Publishers Weekly - Publisher's Weekly
This "cunning twist" on the traditional alphabet book offers a "full-fledged whodunit that is solved by the book's end," said PW. Ages 3-7. (May)
Children's Literature - Marilyn Courtot
Crime doesn't pay as readers learn when they romp through the alphabet trying to find the thief and stolen picture. Clues abound in the pictures and text, and most everyone will soon solve the case, but it is still great fun for those just learning their ABCs and for those who just want to enjoy an amusing story. 1996 (orig.
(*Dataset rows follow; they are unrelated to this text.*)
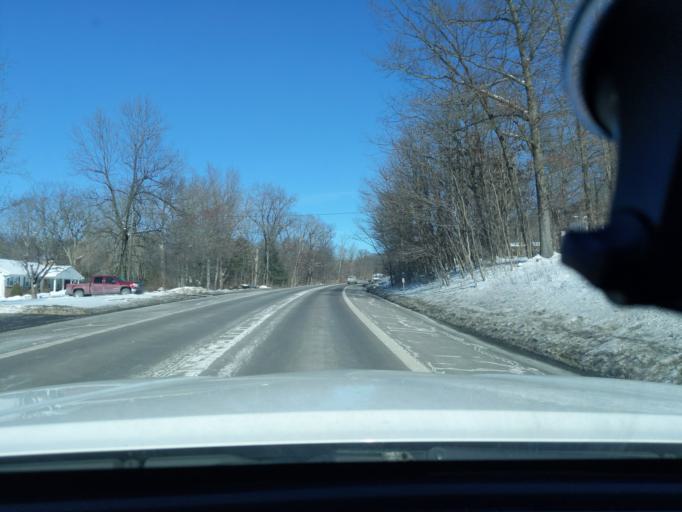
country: US
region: Maryland
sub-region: Allegany County
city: Frostburg
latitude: 39.6062
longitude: -78.9175
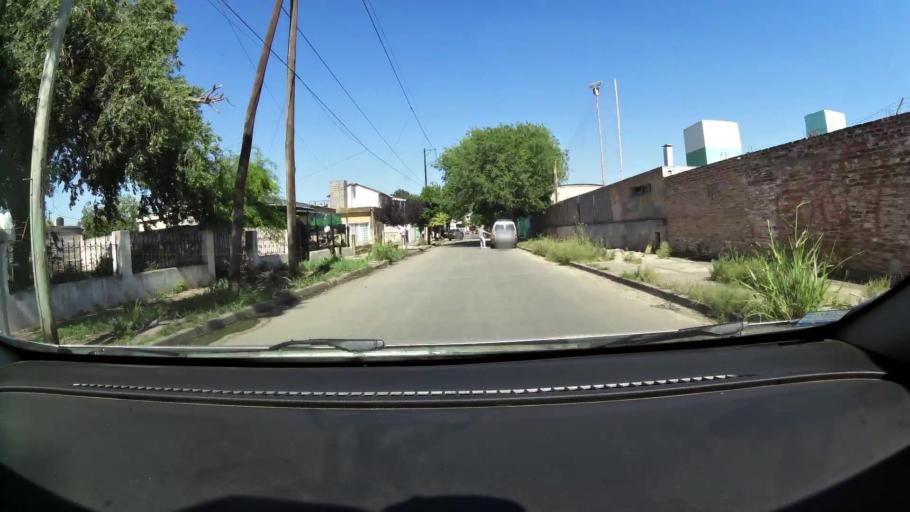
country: AR
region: Cordoba
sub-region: Departamento de Capital
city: Cordoba
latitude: -31.4399
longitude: -64.1405
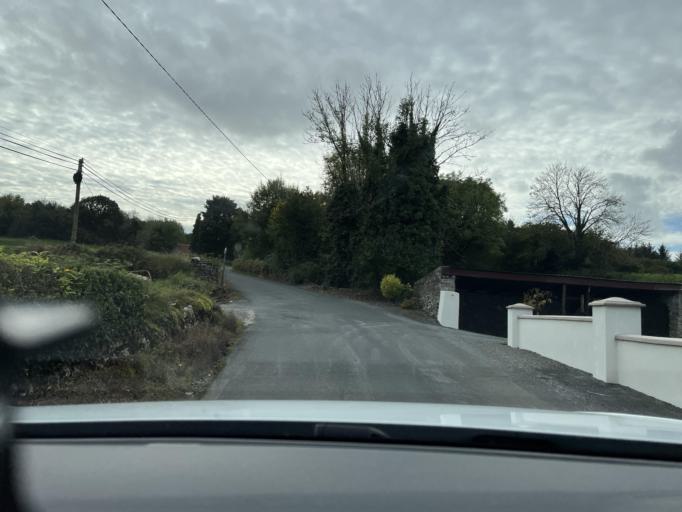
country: IE
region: Connaught
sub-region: Roscommon
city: Boyle
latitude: 54.0219
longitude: -8.3454
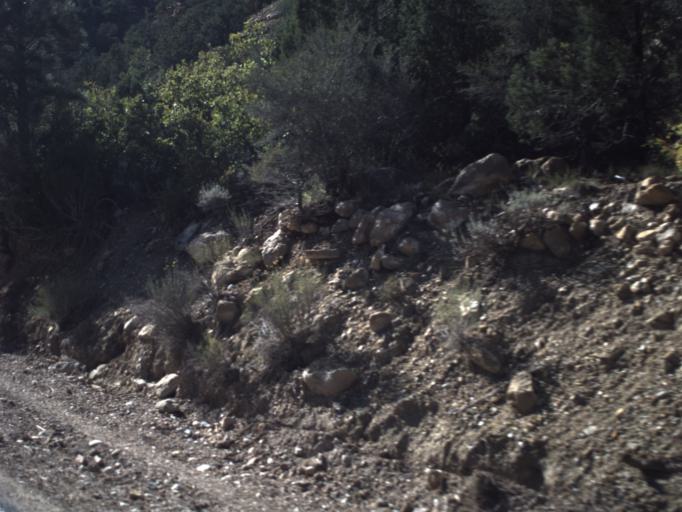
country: US
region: Utah
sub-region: Iron County
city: Parowan
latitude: 37.7804
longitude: -112.8329
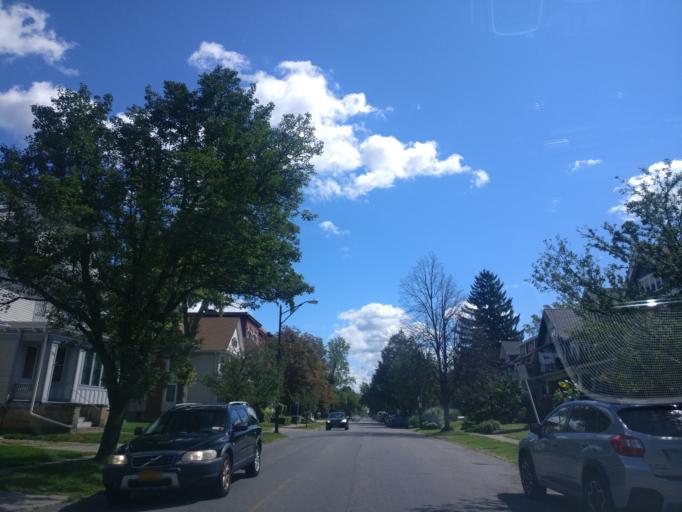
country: US
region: New York
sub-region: Erie County
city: Buffalo
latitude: 42.9222
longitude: -78.8745
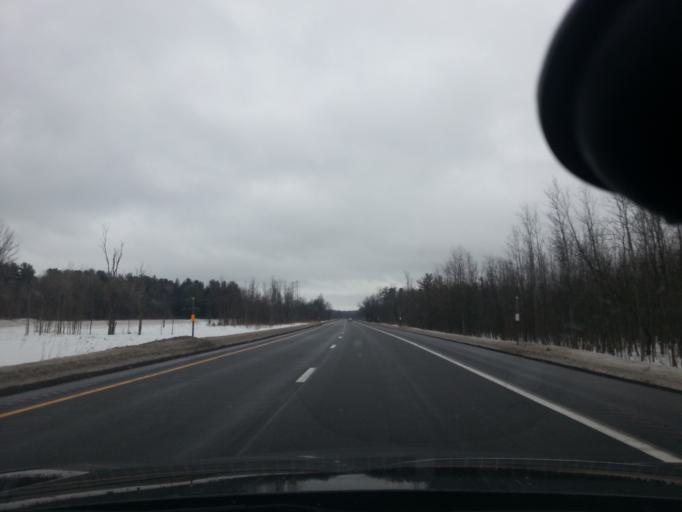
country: US
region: New York
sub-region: Oswego County
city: Central Square
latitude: 43.3444
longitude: -76.1233
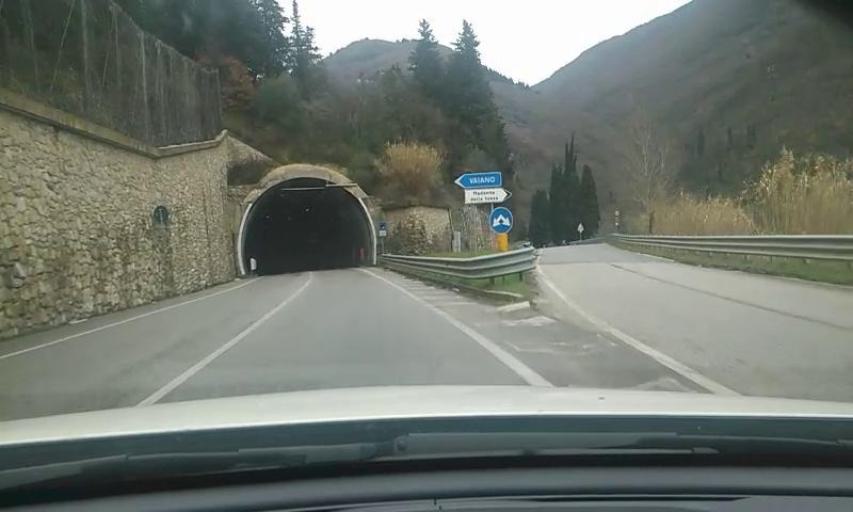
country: IT
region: Tuscany
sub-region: Provincia di Prato
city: Vaiano
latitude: 43.9133
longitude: 11.1242
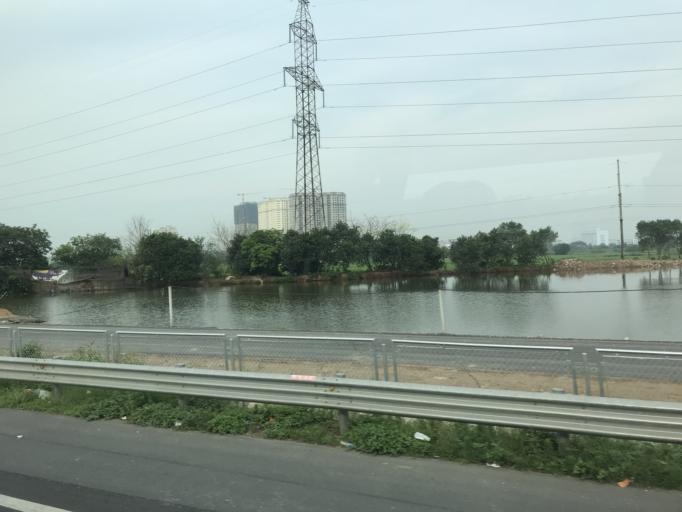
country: VN
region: Ha Noi
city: Van Dien
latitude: 20.9365
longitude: 105.8591
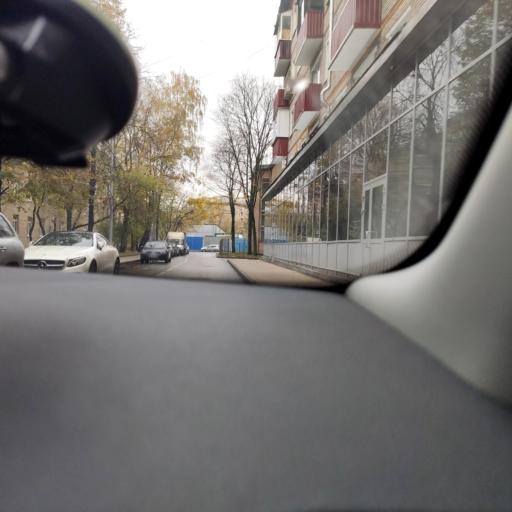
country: RU
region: Moskovskaya
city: Koptevo
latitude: 55.8137
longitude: 37.4918
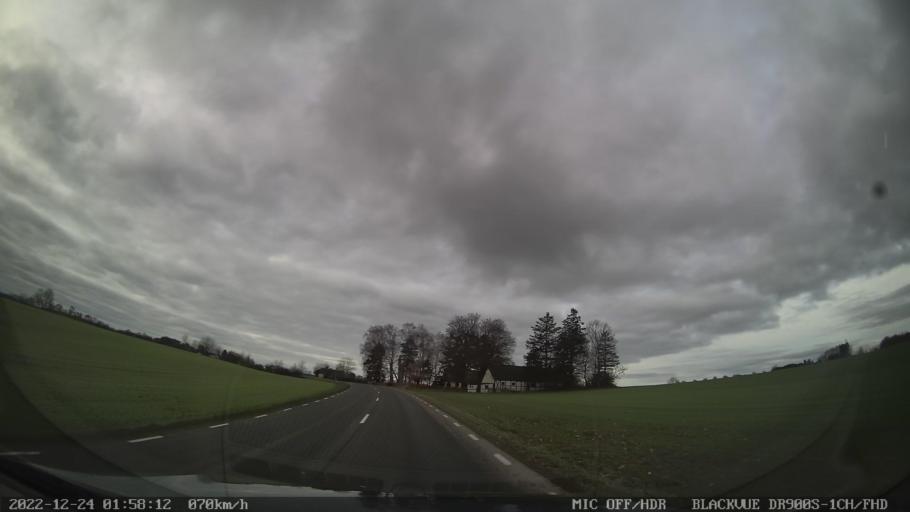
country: SE
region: Skane
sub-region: Tomelilla Kommun
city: Tomelilla
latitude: 55.6029
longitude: 14.0369
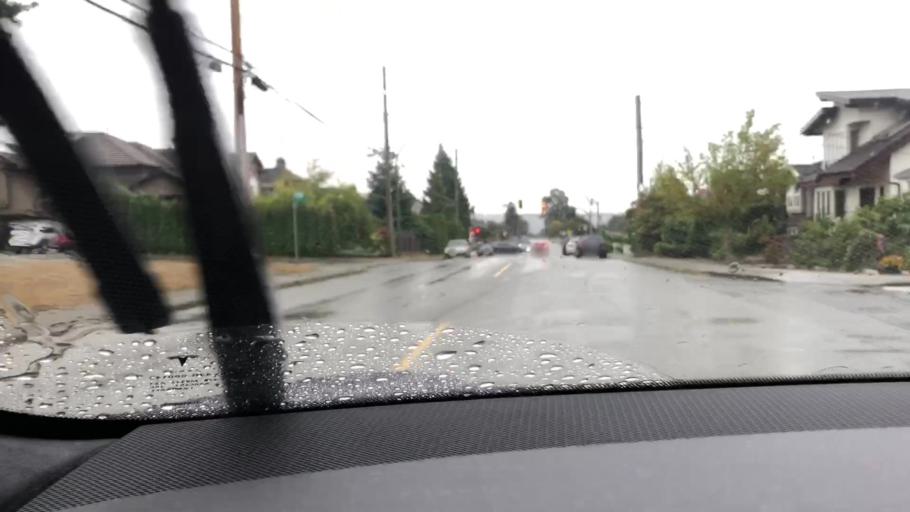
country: CA
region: British Columbia
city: New Westminster
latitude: 49.2283
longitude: -122.9135
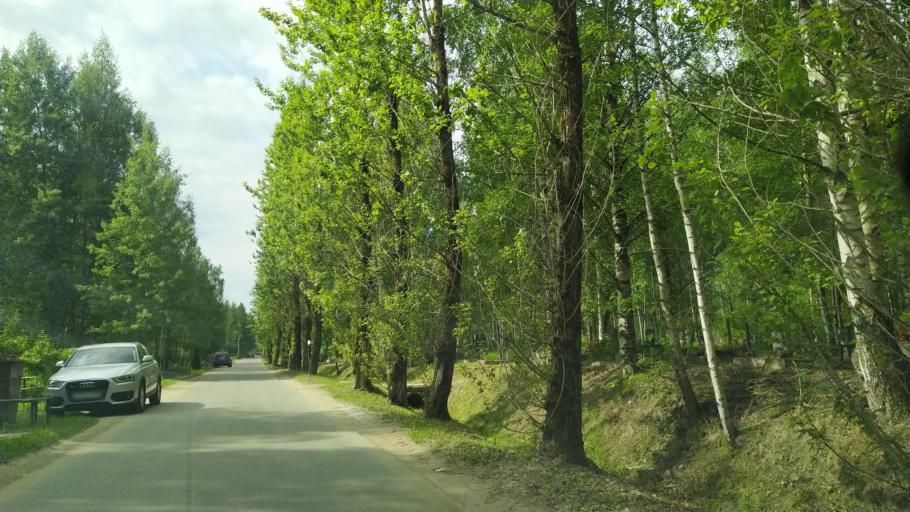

School Library Journal - School Library Journal
PreS-K-A clever, mini-mystery romp through the alphabet that begins, ``A is the Art that was stolen at night.'' Detective Inspector McGroom takes on the case and tracks down the missing painting. Each letter is given a full page and all but two (``X is the kiss...'' and ``Z is asleep...'') have a word that begins with the letter. Most entries move the mystery along. There are occasional red herrings, such as K is a kilted bagpiper alongside the road and N is the number of steps. The rhyming couplets hold up well enough to please a read-aloud audience, but it is the illustrations that are sure to delight children. Bright cartoon creatures skillfully rendered with either subtle acrylics or very bold watercolors with pen-and-ink detail carry out the action. Although a badger, a wombat, and an aardvark have the lead roles, bemused mice add a charming touch. Cushman has created a fun alphabet for the young, who will like the rhyme and love the artwork. With such competition as Suse MacDonald's Alphabatics (Macmillan, 1986), Jim Aylesworth's Old Black Fly (Holt, 1992), Chris Van Allsburg's The Z Was Zapped (Clarion, 1987), and Bill Martin and John Archambault's Chicka Chicka Boom Boom (S.&S., 1989), it is hard to insist on its addition, but it would be a shame to pass by this fresh approach to the ABCs.-Jody McCoy, Casady School, Oklahoma City
This alphabet book becomes a primer on the elements of classic mysteries when a badger solves the case of a stolen painting. The short, rhyming text skips along through the alphabet: ""A" is the Art that was stolen at night. "B" is the Butler, who sneaks out of sight. "C" is the Clue that's left in the room. "D" is Detective Inspector McGroom." Some of the British vocabulary may be unfamiliar to American children--""K" is the Kilt" and ""M" is the Manor," for instance. However, expressive color drawings, with touches of melodrama and humor, a parade of interesting animal characters, and a predictable solution will win interest. Use this volume as a kickoff for mystery units in the primary grades, and watch your sleuths uncover entertaining reading.